Super chill book review part 1: All the White Friends I Couldn’t Keep (Andre Henry)


I was fortunate to cross paths with Andre Henry while studying at Fuller, and I have a great deal of respect for him as a musician, writer, and human. So my expectations for his first book, All the White Friends I Couldn’t Keep: Hope–and Hard Pills to Swallow–About Fighting for Black Lives (Convergent 2022), were pretty high.

All the White Friends I Couldn’t Keep did not disappoint. I knew Andre was brilliant, but it’s a whole other thing to see that brilliance laid out so eloquently, bravely, and compellingly on the pages of a whole book. I’m thankful for the labor of love this book must have been.

There are a few quotes and thoughts I’d like to share. It got kind of long, though, so we’re going to take it in two parts. Here’s the first!
+++
* [Action item]: In the book review above, duplicate everything from "Super chill book" down to "were pretty high.". Rely only on the review text above.

* [Given information]:
+++
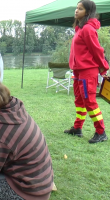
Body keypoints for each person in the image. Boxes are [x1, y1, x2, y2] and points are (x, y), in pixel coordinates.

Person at [65, 0, 109, 143]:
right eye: (76, 8)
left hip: (87, 71)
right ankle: (77, 128)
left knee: (89, 101)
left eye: (80, 9)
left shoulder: (88, 29)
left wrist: (104, 68)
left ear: (88, 12)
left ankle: (101, 132)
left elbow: (97, 51)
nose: (76, 11)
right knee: (79, 100)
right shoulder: (79, 29)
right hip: (78, 71)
+++
* [Task output]:
Super chill book review part 1: All the White Friends I Couldn’t Keep (Andre Henry)


I was fortunate to cross paths with Andre Henry while studying at Fuller, and I have a great deal of respect for him as a musician, writer, and human. So my expectations for his first book, All the White Friends I Couldn’t Keep: Hope–and Hard Pills to Swallow–About Fighting for Black Lives (Convergent 2022), were pretty high.